Por Maria Carolina Marcello
BRASÍLIA (Reuters) - A maioria dos ministros do Supremo Tribunal Federal (STF) votou nesta quarta-feira pelo recebimento parcial de denúncia contra o presidente da Câmara, deputado Eduardo Cunha (PMDB-RJ), uma decisão que se confirmada tornará o deputado réu em ação ligada à Lava Jato.
Pouco antes da leitura do voto do relator, ministro Teori Zavascki, os ministros acertaram que encerrariam a sessão desta quarta tão logo ele concluísse seu voto.
Mas em inesperada movimentação, outros cinco ministros adiantaram seus votos, formando em poucos minutos uma maioria a favor do recebimento da denúncia contra Cunha --seis dos ministros concordaram em levar o presidente da Câmara à condição de réu. A ex-deputada Solange Almeida (PMDB-RJ) também teve a denúncia parcialmente recebida pelos ministros.
Cunha é acusado de ter recebido ao menos 5 milhões de dólares em propina relacionada à contratação para o fornecimento de navios-sonda para a Petrobras (SA:PETR4).
Em seu voto como relator, Zavascki decidiu acolher parcialmente a denúncia do procurador-geral da República, Rodrigo Janot, que chegou a usar o termo "propinolândia", durante sua sustentação oral no julgamento, para referir-se ao sistema de pagamentos envolvendo o parlamentar e a estatal.
Zavascki entendeu que "nada foi produzido, em termos probatórios" para comprovar uma conduta ilícita de Cunha à época da celebração dos contratos dos navios-sonda.
Admitiu, no entanto, a existência de indícios de recebimento de valores ilícitos, da utilização do mandato para pressionar pelos pagamentos e da prática de lavagem de dinheiro.
O relator decidiu acolher parcialmente a denúncia por entender que há indícios contra o parlamentar somente no segundo momento da denúncia elaborada pela PGR, na pressão que teria sido feita por Cunha, juntamente com a ex-deputada, sobre o delator Júlio Camargo para recebimento de propina.
"A peça acusatória narrou com segurança os fatos em tese delituosos e a conduta dos agentes", disse o relator em seu voto.
"Em suma, a análise dos autos mostra que há indícios robustos para, nestes termos, receber parcialmente a denúncia."
Para o PGR, Cunha teria solicitado e aceitado a promessa de vantagens indevidas para garantir esquema ilícito na estatal, "omitindo-se em interferir ou impedir" contratos dos navios-sonda e também para manter indicados políticos.
O procurador também acusou o presidente da Câmara de ter se utilizado de seu cargo para pressionar pelo pagamento da propina, quando foi interrompido, e de receber ao menos 5 milhões de dólares. Essa parte da acusação também foi acolhida pelo relator.

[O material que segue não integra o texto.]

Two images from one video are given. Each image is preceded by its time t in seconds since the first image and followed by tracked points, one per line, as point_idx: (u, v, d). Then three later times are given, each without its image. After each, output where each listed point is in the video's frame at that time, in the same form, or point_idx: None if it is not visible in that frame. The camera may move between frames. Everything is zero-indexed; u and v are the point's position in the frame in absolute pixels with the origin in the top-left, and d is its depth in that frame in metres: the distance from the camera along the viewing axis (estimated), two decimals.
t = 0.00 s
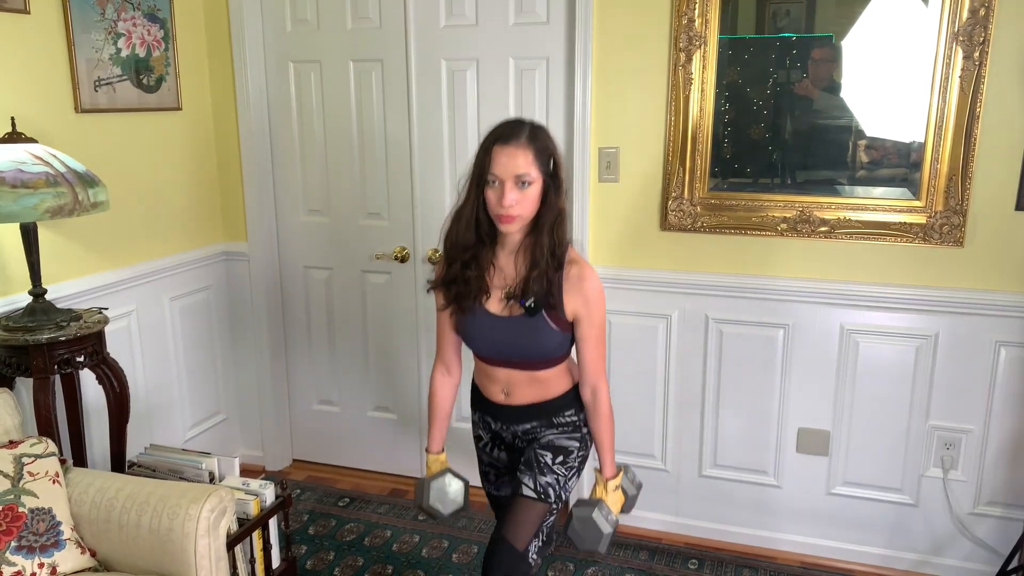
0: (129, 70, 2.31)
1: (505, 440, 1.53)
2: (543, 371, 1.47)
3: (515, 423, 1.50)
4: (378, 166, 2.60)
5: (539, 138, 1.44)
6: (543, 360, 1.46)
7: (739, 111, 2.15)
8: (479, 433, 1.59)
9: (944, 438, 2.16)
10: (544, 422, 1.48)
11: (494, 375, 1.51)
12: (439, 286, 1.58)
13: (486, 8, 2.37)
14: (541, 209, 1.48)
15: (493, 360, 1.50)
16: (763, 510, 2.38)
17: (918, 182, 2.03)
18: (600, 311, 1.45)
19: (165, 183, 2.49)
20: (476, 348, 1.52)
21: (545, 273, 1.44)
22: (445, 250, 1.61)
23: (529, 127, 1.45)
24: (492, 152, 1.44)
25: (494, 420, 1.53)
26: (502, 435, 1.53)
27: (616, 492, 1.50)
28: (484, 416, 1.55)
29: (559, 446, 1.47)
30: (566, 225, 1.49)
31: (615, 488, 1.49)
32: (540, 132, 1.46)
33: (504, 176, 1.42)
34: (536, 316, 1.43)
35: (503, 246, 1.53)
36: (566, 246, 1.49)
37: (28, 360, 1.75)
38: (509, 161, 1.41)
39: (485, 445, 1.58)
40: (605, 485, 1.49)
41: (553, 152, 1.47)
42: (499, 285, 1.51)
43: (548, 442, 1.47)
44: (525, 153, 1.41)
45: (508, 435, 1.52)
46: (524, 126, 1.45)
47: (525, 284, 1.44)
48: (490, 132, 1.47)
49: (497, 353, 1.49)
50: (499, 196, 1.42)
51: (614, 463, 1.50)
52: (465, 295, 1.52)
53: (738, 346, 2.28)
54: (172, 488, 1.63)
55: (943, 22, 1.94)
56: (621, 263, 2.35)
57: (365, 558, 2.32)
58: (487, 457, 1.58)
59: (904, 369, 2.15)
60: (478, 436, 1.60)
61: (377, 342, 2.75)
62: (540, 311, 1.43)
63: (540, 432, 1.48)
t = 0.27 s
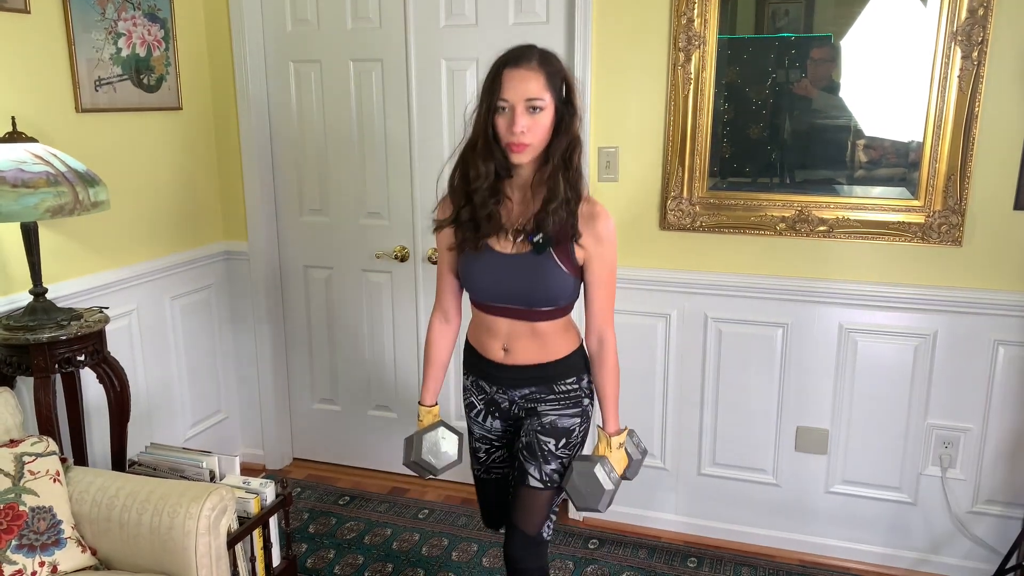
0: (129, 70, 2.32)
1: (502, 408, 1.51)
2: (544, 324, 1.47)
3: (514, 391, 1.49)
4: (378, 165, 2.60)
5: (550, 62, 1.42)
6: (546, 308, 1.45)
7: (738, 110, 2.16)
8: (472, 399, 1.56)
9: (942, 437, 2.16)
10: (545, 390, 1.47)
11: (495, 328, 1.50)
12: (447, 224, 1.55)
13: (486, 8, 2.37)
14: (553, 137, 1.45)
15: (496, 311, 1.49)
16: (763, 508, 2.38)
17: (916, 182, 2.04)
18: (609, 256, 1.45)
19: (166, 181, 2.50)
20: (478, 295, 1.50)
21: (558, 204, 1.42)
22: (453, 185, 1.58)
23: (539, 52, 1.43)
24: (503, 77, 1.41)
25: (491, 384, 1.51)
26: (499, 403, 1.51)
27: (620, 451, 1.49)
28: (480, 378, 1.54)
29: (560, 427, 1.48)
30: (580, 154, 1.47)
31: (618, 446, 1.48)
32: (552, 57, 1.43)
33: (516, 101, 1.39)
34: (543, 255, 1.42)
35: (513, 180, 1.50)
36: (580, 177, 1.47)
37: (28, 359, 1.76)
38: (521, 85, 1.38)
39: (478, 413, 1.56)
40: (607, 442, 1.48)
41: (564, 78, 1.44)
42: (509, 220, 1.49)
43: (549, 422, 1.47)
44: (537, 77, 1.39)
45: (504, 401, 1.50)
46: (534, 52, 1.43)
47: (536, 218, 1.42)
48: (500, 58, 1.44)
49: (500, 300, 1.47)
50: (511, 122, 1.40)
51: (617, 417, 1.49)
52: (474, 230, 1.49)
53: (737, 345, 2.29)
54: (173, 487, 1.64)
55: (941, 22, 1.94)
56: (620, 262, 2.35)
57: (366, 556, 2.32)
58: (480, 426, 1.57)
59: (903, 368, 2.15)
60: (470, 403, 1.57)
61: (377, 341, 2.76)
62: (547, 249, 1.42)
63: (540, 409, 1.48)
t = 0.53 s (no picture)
0: (129, 69, 2.31)
1: (503, 403, 1.49)
2: (544, 312, 1.46)
3: (516, 384, 1.47)
4: (379, 164, 2.60)
5: (546, 47, 1.42)
6: (546, 292, 1.44)
7: (738, 110, 2.15)
8: (469, 393, 1.52)
9: (942, 437, 2.16)
10: (548, 384, 1.47)
11: (496, 317, 1.49)
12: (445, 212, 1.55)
13: (486, 7, 2.37)
14: (551, 121, 1.45)
15: (496, 298, 1.48)
16: (762, 507, 2.38)
17: (916, 181, 2.04)
18: (607, 244, 1.44)
19: (165, 181, 2.50)
20: (477, 281, 1.49)
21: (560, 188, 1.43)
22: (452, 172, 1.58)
23: (535, 37, 1.43)
24: (500, 63, 1.41)
25: (491, 377, 1.49)
26: (499, 397, 1.49)
27: (610, 449, 1.44)
28: (479, 372, 1.51)
29: (565, 427, 1.49)
30: (579, 138, 1.48)
31: (609, 443, 1.43)
32: (547, 42, 1.43)
33: (513, 86, 1.39)
34: (542, 235, 1.41)
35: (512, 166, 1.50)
36: (579, 161, 1.48)
37: (28, 358, 1.76)
38: (518, 71, 1.38)
39: (475, 407, 1.52)
40: (597, 438, 1.44)
41: (561, 62, 1.44)
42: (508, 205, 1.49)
43: (554, 422, 1.48)
44: (533, 63, 1.39)
45: (506, 395, 1.48)
46: (530, 37, 1.42)
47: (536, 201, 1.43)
48: (495, 44, 1.44)
49: (500, 286, 1.46)
50: (509, 108, 1.40)
51: (610, 414, 1.45)
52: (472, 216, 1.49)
53: (738, 345, 2.29)
54: (173, 487, 1.64)
55: (942, 21, 1.94)
56: (620, 262, 2.35)
57: (366, 556, 2.32)
58: (477, 420, 1.52)
59: (903, 367, 2.16)
60: (466, 397, 1.53)
61: (378, 341, 2.76)
62: (545, 229, 1.41)
63: (544, 407, 1.48)
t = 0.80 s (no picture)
0: (130, 68, 2.31)
1: (493, 403, 1.49)
2: (529, 308, 1.45)
3: (506, 384, 1.46)
4: (379, 163, 2.60)
5: (523, 39, 1.41)
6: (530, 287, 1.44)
7: (739, 109, 2.15)
8: (459, 395, 1.52)
9: (943, 436, 2.16)
10: (539, 383, 1.46)
11: (483, 315, 1.49)
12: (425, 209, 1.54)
13: (487, 6, 2.37)
14: (529, 113, 1.44)
15: (482, 296, 1.48)
16: (763, 507, 2.38)
17: (917, 181, 2.04)
18: (590, 237, 1.43)
19: (166, 180, 2.50)
20: (462, 279, 1.49)
21: (538, 180, 1.42)
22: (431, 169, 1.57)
23: (511, 29, 1.41)
24: (476, 55, 1.40)
25: (481, 377, 1.48)
26: (490, 398, 1.49)
27: (594, 450, 1.43)
28: (469, 372, 1.51)
29: (557, 429, 1.49)
30: (557, 130, 1.46)
31: (593, 444, 1.42)
32: (524, 34, 1.42)
33: (490, 77, 1.38)
34: (523, 230, 1.40)
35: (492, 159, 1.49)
36: (558, 153, 1.46)
37: (29, 358, 1.76)
38: (494, 62, 1.38)
39: (465, 409, 1.52)
40: (581, 439, 1.43)
41: (537, 53, 1.43)
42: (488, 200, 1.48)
43: (546, 424, 1.48)
44: (510, 53, 1.38)
45: (496, 395, 1.48)
46: (506, 29, 1.41)
47: (515, 195, 1.41)
48: (471, 37, 1.43)
49: (486, 284, 1.46)
50: (486, 100, 1.39)
51: (597, 414, 1.44)
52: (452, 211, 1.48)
53: (738, 344, 2.29)
54: (173, 486, 1.64)
55: (943, 19, 1.94)
56: (621, 261, 2.35)
57: (366, 555, 2.33)
58: (467, 423, 1.52)
59: (903, 367, 2.15)
60: (455, 399, 1.53)
61: (379, 339, 2.75)
62: (526, 224, 1.40)
63: (535, 408, 1.47)
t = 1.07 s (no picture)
0: (130, 68, 2.31)
1: (484, 400, 1.49)
2: (510, 311, 1.44)
3: (497, 381, 1.46)
4: (379, 162, 2.60)
5: (484, 40, 1.41)
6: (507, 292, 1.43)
7: (739, 109, 2.15)
8: (448, 394, 1.52)
9: (944, 436, 2.16)
10: (530, 377, 1.47)
11: (469, 322, 1.48)
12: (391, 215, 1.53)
13: (487, 5, 2.37)
14: (490, 115, 1.44)
15: (463, 304, 1.46)
16: (764, 507, 2.38)
17: (918, 180, 2.04)
18: (562, 236, 1.39)
19: (166, 180, 2.50)
20: (438, 289, 1.47)
21: (500, 183, 1.40)
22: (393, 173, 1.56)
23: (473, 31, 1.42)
24: (439, 54, 1.41)
25: (471, 376, 1.48)
26: (480, 395, 1.49)
27: (578, 449, 1.43)
28: (458, 373, 1.51)
29: (548, 419, 1.50)
30: (518, 132, 1.45)
31: (576, 443, 1.42)
32: (486, 37, 1.43)
33: (450, 75, 1.39)
34: (494, 238, 1.38)
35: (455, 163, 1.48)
36: (520, 155, 1.45)
37: (29, 357, 1.76)
38: (456, 58, 1.38)
39: (454, 407, 1.52)
40: (564, 440, 1.42)
41: (500, 56, 1.43)
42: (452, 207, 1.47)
43: (537, 416, 1.49)
44: (471, 51, 1.39)
45: (487, 392, 1.48)
46: (467, 31, 1.42)
47: (480, 201, 1.40)
48: (433, 38, 1.44)
49: (462, 292, 1.44)
50: (447, 98, 1.39)
51: (579, 413, 1.41)
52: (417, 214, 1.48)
53: (739, 344, 2.29)
54: (174, 485, 1.64)
55: (944, 19, 1.94)
56: (622, 261, 2.35)
57: (367, 554, 2.33)
58: (457, 420, 1.52)
59: (904, 367, 2.15)
60: (444, 398, 1.53)
61: (380, 339, 2.75)
62: (497, 233, 1.38)
63: (527, 401, 1.48)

Segundo a denúncia de Janot, Cunha é acusado de crimes de corrupção passiva e lavagem de dinheiro, em decorrência da contratação, por cerca de 1 bilhão de dólares, de dois navios do consórcio Mitsui-Samsung, da Coreia do Sul, com a intermediação de Camargo, lobista do consórcio.
Uma auditoria contratada pela Petrobras constatou irregularidades no contrato de comissionamento entre Camargo e o consórcio, ocasionando a suspensão dos pagamentos e, em consequência, a interrupção das propinas.
DEFESA
O advogado Antonio Fernando de Souza, que representa o presidente da Câmara, por sua vez, argumentou que não há nada que sustente a denúncia feita pela PGR contra o parlamentar.
Ao se pronunciar durante a sessão desta quarta, o advogado, que é ex-procurador-geral da República, questionou as delações premiadas mencionadas pela PGR na acusação e negou que Cunha tenha recebido os 5 milhões de dólares em propina.
Cunha comentou que Teori afastou "mais da metade" das acusações feitas pela PGR ao acolhê-las apenas parcialmente.
"Lembrando que em 2013 eu me tornei réu e depois fui absolvido por unanimidade. Mesmo se tornar réu, isso não significa que ninguém é condenado, então eu estou absolutamente tranquilo, porque eu estou com a verdade, estou com a inocência", afirmou.
Ainda são necessários os votos de cinco ministros para concluir o julgamento, que terá continuidade na quinta-feira.
Votaram pelo recebimento parcial da denúncia, além de Zavascki, Cármen Lúcia, Marco Aurélio Mello, Edson Fachin, Luís Roberto Barroso e Rosa Weber.
O resultado precisa ser proclamado ao final do julgamento. Antes disso, os ministros podem alterar seu posicionamento.